Equation Parameters FC K-Co-PE FC K-Cu-PE Langmuir G _max 401.81 ± 42.3 361.01 ± 30.6 K ₁ 0.010 ± 0.004 0.009 ± 0.003 R ² 0.96 0.96 Freundlich K _f 44.84 ± 16.54 35.47 ± 8.98 m 0.172 ± 0.054 0.231 ± 0.036 R ² 0.77 0.95

The degree of purification of the studied solutions from cesium using sorbents obtained on the basis of K-Co, K-Cu ferrocyanides in a composition with a siloxane-acrylate emulsion and polyethylene can reach 99%.

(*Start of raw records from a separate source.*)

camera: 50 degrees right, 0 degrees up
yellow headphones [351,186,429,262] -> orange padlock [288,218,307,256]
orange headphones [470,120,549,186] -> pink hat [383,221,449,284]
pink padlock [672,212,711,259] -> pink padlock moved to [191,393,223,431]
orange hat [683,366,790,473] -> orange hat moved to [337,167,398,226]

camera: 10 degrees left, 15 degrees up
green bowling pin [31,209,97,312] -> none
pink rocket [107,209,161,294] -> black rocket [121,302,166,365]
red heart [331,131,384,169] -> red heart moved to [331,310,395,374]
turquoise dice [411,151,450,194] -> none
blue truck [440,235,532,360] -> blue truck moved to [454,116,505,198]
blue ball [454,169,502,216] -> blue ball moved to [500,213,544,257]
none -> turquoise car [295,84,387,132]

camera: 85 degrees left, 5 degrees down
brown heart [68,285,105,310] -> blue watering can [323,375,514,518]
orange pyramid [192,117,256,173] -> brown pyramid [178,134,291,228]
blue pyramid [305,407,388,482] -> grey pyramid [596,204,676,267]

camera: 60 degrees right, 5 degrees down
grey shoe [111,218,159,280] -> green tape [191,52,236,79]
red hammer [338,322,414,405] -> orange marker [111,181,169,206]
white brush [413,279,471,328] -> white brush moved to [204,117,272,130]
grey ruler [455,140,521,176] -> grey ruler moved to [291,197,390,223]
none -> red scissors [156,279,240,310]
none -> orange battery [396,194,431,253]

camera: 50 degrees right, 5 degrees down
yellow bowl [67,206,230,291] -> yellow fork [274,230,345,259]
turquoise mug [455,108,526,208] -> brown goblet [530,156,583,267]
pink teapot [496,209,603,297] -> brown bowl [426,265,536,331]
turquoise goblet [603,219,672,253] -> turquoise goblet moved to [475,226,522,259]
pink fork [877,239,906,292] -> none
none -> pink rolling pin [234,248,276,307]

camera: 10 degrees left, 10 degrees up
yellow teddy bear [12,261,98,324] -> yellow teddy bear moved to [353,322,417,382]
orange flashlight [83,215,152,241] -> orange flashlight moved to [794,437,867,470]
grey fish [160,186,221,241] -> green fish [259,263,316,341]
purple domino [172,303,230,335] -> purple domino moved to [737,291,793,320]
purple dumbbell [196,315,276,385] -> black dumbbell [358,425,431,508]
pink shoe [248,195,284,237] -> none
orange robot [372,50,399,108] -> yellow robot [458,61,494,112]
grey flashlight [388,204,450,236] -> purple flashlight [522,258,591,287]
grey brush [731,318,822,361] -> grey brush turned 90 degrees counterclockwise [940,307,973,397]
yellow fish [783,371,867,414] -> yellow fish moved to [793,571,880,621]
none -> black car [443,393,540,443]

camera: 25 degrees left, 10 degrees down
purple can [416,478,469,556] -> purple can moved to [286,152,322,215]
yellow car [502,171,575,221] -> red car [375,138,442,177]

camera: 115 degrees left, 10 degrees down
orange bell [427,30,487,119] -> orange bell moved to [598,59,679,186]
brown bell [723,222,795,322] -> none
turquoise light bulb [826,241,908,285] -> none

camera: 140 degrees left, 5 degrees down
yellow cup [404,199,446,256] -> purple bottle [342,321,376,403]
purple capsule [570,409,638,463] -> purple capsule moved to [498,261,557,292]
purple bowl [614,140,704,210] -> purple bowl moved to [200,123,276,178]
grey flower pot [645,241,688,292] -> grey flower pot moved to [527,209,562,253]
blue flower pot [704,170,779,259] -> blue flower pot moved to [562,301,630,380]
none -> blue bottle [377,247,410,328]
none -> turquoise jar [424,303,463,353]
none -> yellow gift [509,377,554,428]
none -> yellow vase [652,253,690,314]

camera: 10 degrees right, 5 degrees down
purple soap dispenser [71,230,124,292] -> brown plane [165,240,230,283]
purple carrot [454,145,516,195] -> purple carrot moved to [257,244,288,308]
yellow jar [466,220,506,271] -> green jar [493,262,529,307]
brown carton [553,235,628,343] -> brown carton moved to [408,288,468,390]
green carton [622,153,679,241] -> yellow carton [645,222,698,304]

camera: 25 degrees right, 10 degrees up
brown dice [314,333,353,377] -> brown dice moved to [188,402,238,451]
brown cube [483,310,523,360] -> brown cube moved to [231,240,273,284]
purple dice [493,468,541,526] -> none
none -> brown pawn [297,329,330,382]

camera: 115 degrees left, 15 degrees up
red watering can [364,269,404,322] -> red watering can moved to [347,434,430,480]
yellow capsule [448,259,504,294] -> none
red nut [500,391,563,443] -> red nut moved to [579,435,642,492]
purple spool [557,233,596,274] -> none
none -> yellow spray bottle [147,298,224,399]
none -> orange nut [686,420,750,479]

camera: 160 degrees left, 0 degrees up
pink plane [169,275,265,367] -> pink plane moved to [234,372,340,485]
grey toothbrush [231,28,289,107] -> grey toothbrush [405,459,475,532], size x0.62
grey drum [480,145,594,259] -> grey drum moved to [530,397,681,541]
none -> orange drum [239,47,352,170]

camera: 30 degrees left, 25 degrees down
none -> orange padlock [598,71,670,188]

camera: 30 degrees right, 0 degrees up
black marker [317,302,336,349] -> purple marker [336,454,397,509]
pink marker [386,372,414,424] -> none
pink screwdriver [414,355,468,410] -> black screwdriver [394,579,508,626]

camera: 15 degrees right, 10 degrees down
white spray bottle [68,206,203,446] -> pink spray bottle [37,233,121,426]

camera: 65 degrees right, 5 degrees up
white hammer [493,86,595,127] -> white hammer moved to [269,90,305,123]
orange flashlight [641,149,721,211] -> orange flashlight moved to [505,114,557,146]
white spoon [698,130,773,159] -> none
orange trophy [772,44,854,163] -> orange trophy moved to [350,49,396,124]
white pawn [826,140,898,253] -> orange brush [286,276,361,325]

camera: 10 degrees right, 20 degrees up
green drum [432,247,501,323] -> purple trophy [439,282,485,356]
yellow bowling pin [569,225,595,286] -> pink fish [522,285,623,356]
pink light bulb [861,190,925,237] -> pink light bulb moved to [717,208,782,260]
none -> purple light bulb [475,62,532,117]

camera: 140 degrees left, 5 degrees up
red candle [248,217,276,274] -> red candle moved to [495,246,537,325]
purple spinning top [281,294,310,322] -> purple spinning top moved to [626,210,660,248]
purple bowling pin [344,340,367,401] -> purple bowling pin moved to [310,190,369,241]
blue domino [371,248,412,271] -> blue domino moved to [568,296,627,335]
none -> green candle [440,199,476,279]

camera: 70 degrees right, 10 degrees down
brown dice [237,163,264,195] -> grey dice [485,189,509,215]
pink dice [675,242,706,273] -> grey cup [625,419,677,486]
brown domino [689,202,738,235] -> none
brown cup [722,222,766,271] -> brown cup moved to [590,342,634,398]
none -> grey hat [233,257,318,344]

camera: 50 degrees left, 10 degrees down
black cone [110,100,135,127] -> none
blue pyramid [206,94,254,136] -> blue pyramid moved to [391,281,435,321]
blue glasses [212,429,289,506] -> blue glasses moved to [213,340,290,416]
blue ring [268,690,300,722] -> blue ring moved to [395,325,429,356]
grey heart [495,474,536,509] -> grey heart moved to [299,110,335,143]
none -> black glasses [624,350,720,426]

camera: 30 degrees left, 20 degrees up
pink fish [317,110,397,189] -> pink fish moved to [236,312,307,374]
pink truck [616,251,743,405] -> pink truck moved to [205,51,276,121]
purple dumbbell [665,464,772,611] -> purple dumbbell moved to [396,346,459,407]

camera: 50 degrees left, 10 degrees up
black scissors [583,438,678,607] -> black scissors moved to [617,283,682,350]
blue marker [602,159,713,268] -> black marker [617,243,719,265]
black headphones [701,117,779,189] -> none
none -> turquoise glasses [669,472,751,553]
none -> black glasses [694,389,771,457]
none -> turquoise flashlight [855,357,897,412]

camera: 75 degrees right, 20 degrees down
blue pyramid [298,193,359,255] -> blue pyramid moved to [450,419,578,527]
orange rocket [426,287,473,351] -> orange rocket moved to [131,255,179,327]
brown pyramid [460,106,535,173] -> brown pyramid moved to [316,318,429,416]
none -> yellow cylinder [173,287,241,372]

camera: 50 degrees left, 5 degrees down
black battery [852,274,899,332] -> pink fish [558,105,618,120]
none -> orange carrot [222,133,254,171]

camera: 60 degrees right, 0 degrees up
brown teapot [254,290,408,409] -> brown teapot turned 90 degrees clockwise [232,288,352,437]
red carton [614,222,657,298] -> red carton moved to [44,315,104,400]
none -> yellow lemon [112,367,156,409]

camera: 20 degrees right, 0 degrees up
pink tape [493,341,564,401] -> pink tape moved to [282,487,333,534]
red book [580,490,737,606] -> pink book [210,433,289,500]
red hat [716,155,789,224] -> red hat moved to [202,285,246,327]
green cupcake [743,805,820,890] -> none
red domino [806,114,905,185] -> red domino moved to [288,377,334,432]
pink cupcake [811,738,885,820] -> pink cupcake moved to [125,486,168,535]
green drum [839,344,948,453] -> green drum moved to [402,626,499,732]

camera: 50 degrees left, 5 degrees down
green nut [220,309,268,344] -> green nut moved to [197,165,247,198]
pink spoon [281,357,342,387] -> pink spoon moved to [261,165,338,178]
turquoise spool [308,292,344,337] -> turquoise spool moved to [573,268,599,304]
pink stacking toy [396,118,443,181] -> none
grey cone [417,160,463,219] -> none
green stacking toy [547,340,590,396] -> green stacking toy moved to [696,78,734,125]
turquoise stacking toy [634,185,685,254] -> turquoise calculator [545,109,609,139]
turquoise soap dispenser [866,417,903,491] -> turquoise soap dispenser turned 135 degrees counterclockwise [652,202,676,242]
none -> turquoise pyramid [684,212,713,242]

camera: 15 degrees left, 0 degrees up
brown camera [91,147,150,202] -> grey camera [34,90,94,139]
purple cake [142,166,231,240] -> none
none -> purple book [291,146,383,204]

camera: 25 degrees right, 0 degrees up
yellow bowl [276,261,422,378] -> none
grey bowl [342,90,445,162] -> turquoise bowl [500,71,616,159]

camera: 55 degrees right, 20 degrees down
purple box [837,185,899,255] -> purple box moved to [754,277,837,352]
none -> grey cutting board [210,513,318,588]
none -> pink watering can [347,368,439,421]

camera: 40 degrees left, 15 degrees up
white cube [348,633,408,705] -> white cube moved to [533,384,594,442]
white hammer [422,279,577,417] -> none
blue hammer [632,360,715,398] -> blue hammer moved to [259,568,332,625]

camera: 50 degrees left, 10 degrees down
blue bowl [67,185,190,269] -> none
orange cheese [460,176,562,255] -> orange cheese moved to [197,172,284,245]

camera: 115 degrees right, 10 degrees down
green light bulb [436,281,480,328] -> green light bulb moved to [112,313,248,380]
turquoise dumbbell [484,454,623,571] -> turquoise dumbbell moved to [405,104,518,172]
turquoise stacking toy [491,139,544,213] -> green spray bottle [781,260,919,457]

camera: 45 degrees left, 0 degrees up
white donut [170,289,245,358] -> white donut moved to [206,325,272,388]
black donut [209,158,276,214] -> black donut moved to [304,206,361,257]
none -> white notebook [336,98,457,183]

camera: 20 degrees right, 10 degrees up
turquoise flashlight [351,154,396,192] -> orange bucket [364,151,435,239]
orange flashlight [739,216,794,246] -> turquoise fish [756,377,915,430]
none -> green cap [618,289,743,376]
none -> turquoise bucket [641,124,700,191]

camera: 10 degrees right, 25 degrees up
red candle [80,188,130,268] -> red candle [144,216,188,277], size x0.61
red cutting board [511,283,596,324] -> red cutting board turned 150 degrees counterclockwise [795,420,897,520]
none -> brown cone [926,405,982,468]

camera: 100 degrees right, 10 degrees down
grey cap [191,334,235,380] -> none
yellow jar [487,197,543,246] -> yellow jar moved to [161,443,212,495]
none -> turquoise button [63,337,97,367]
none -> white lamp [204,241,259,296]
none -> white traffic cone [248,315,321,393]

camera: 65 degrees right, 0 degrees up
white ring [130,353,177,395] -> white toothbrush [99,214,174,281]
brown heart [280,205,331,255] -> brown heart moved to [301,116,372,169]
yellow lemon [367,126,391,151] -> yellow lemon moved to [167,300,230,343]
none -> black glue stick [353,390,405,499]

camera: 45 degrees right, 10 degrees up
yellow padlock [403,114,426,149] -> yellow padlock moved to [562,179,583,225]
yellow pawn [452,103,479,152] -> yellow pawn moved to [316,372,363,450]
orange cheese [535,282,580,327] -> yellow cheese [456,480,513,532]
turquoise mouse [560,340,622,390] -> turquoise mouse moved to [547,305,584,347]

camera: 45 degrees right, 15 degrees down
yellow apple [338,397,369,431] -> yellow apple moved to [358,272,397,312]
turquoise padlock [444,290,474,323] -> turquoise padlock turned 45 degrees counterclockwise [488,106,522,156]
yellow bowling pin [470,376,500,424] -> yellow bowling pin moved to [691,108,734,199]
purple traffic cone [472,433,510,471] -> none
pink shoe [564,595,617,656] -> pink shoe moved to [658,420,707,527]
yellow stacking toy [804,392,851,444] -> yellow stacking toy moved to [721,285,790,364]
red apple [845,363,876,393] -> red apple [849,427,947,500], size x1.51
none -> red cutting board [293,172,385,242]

The average value of the distribution coefficient of cesium in seawater is 3.8×10 ⁴ ml/g with a solid/liquid ratio of 1000 ml/g, which indicates the potential for their use in purifying seawater from radioactive cesium.

Claims (1)

A method for producing composite sorption materials, in which a metal salt solution, which is a 0.18 M aqueous solution of metal chloride, and a 0.08 M aqueous solution of potassium ferricyanide are combined with intensive stirring for 60 minutes at a volume ratio of 1:1, the resulting precipitate is washed with distilled water and dried to a constant weight at a temperature of 100 ° C, then granulated and a fraction of the resulting Me-K ferrocyanide with a particle size of 0.2-0.3 mm is separated, a homogeneous solution is prepared by combining high-pressure polyethylene and toluene at a ratio of 1 g: 150 ml with intensive stirring and heating to a temperature of 120 ° C, Me-K ferrocyanide is added to the resulting homogeneous solution and mixed, then the resulting solution is cooled naturally with stirring for 30 minutes, after which the resulting precipitate is separated by filtration and dried for 24 hours at room temperature, characterized in that cobalt chloride or copper (II) chloride are used as reacting metal salts in the presence of a siloxane-acrylate emulsion.